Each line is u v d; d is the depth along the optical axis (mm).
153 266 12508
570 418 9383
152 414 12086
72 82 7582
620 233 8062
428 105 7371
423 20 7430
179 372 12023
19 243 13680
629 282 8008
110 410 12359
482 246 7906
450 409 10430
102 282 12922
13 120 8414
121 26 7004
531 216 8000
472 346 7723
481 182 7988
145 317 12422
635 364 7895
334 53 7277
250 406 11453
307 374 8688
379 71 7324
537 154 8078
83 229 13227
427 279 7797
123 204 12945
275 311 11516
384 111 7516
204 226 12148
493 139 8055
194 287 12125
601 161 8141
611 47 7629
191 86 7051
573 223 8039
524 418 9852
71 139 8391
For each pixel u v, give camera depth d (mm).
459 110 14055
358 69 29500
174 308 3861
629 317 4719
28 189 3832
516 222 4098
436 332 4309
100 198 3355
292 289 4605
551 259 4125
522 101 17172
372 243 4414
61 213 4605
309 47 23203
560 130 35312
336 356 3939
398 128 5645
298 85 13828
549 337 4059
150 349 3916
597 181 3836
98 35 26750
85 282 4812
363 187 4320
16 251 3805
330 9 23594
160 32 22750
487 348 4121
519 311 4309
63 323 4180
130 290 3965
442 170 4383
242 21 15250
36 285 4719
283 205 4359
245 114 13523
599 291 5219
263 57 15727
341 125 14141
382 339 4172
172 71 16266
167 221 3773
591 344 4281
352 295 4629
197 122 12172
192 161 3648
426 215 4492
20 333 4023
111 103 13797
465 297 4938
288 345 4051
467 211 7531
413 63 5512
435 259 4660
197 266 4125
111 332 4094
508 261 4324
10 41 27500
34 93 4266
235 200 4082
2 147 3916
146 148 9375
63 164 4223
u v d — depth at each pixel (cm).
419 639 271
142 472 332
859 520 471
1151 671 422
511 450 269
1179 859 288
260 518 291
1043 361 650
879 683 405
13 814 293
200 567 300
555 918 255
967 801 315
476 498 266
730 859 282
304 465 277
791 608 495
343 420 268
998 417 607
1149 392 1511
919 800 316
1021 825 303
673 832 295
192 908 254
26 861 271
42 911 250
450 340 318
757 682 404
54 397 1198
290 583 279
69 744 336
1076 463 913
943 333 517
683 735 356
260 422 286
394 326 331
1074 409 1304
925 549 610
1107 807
====
→ **Exercise objective**
Your reply should repeat the entries above in full, with every character intact.

→ **Answer to the problem**
Each line is u v d; d is the depth along the optical axis (mm).
153 266 12508
570 418 9383
152 414 12086
72 82 7582
620 233 8062
428 105 7371
423 20 7430
179 372 12023
19 243 13680
629 282 8008
110 410 12359
482 246 7906
450 409 10430
102 282 12922
13 120 8414
121 26 7004
531 216 8000
472 346 7723
481 182 7988
145 317 12422
635 364 7895
334 53 7277
250 406 11453
307 374 8688
379 71 7324
537 154 8078
83 229 13227
427 279 7797
123 204 12945
275 311 11516
384 111 7516
204 226 12148
493 139 8055
194 287 12125
601 161 8141
611 47 7629
191 86 7051
573 223 8039
524 418 9852
71 139 8391
For each pixel u v, give camera depth d (mm).
459 110 14055
358 69 29500
174 308 3861
629 317 4719
28 189 3832
516 222 4098
436 332 4309
100 198 3355
292 289 4605
551 259 4125
522 101 17172
372 243 4414
61 213 4605
309 47 23203
560 130 35312
336 356 3939
398 128 5645
298 85 13828
549 337 4059
150 349 3916
597 181 3836
98 35 26750
85 282 4812
363 187 4320
16 251 3805
330 9 23594
160 32 22750
487 348 4121
519 311 4309
63 323 4180
130 290 3965
442 170 4383
242 21 15250
36 285 4719
283 205 4359
245 114 13523
599 291 5219
263 57 15727
341 125 14141
382 339 4172
172 71 16266
167 221 3773
591 344 4281
352 295 4629
197 122 12172
192 161 3648
426 215 4492
20 333 4023
111 103 13797
465 297 4938
288 345 4051
467 211 7531
413 63 5512
435 259 4660
197 266 4125
111 332 4094
508 261 4324
10 41 27500
34 93 4266
235 200 4082
2 147 3916
146 148 9375
63 164 4223
u v d — depth at each pixel (cm).
419 639 271
142 472 332
859 520 471
1151 671 422
511 450 269
1179 859 288
260 518 291
1043 361 650
879 683 405
13 814 293
200 567 300
555 918 255
967 801 315
476 498 266
730 859 282
304 465 277
791 608 495
343 420 268
998 417 607
1149 392 1511
919 800 316
1021 825 303
673 832 295
192 908 254
26 861 271
42 911 250
450 340 318
757 682 404
54 397 1198
290 583 279
69 744 336
1076 463 913
943 333 517
683 735 356
260 422 286
394 326 331
1074 409 1304
925 549 610
1107 807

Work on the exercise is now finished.